NYCHA top leaders deny that there has been any change of policy. One official argued that how could there be a change of policy because “the New York City Housing Authority has no formal policy in place for how its spaces can be used…and therefore none to be changed.”
The housing authority also denies that any religious group would be required to leave until a new policy is put into place. Sheila Stainback, a Communications Officer for NYCHA, issued a formal statement last night in response to A Journey’s enquires that states as the policy is being formulated, “Meantime, NYCHA has allowed current facility uses to continue under our short-term lease agreement.”
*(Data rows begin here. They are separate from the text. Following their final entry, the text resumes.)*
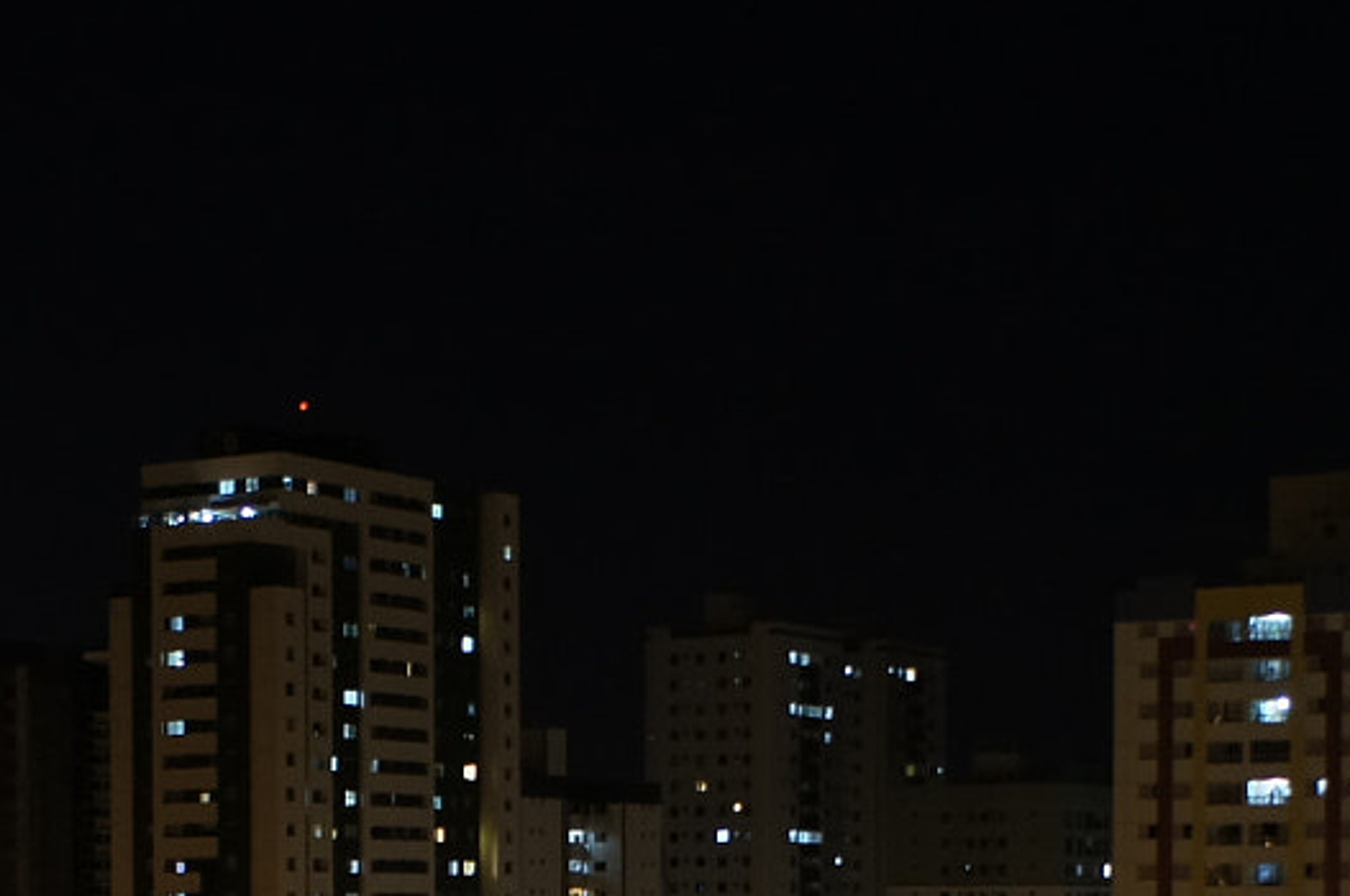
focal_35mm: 82
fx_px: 3071
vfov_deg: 15.9
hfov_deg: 24.7
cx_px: 507
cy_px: 1096
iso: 1600
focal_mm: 18
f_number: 3.5
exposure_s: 1/15
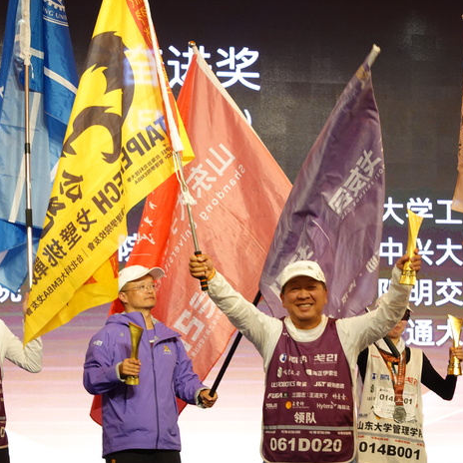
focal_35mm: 173
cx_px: 314
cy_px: 231
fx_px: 2618
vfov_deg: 10.1
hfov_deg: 10.1
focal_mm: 49.7
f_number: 4.5
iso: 1000
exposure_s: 1/160
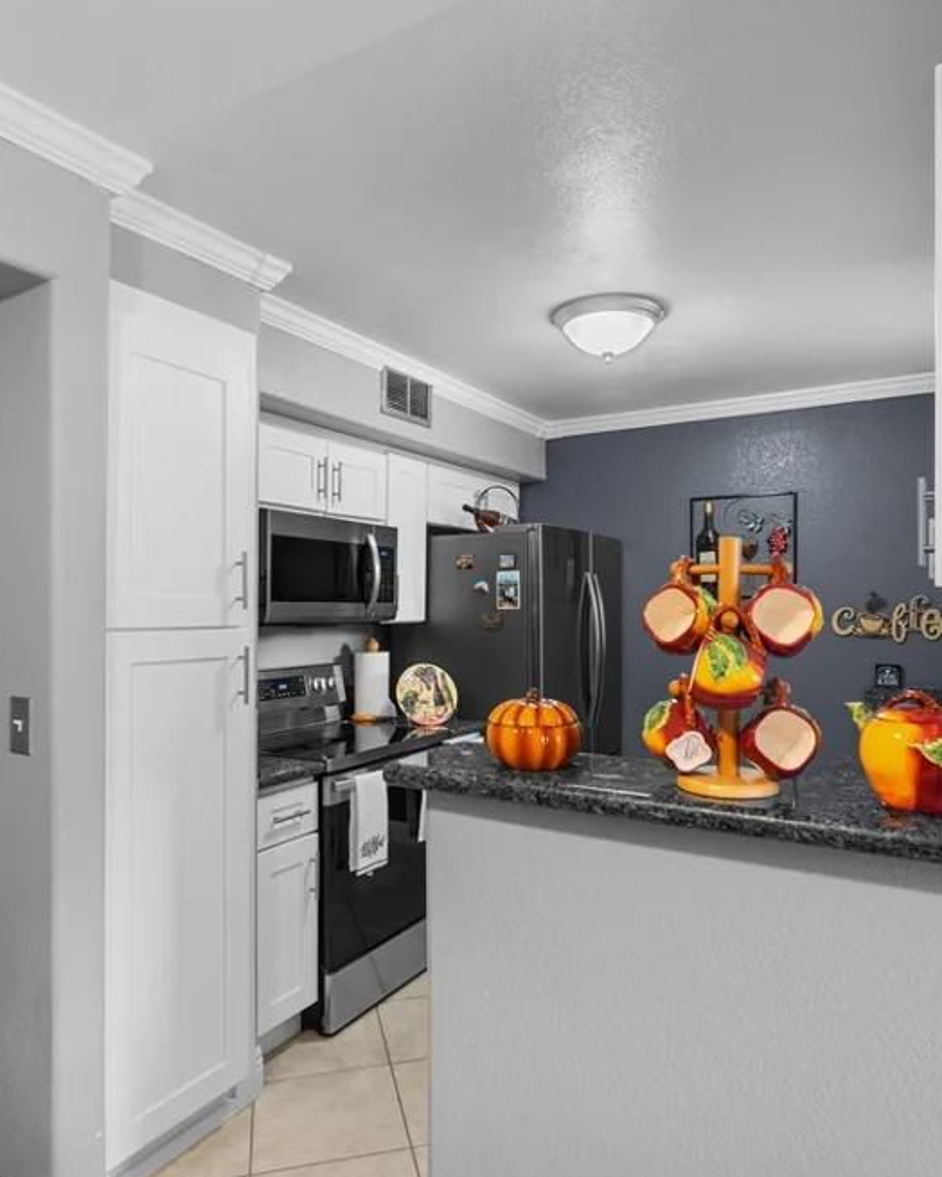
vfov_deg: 75.0
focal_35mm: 22
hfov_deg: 63.1
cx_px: 491
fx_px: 767
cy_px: 594
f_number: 8
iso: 400
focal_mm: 10
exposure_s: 1/2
NYCHA officials point out that all groups have only short-term, often month-by-month, lease agreements with outside groups. However, there is some confusion in their terminology which has left pastors with the impression that they have leases. Several pastors contacted by A Journey say that they have lease agreements. However, NYCHA makes a distinction: “The New York City Housing Authority does not have ‘leases’ in any of these cases, and therefore there is absolutely no landlord tenant arrangement. Rather, NYCHA issues temporary applications for short-term facility uses. However, NYCHA also calls “these “applications” by the name of “short-term lease agreement.”
Today, NYCHA seems to be backtracking on its stealth ouster of the churches. After the arrests of several protesting pastors in front of the NYC Department of Law, Pastor John Acevedo of the Open Door Fellowship received word that his church could hold their baptismal service in the Dewitt-Clinton Community Center in East Harlem after all. A NYCHA official told A Journey that NYCHA’s Board will establish their new policy “in the coming of weeks.” We will see if NYCHA will give religious groups a valentine or a raspberry in February.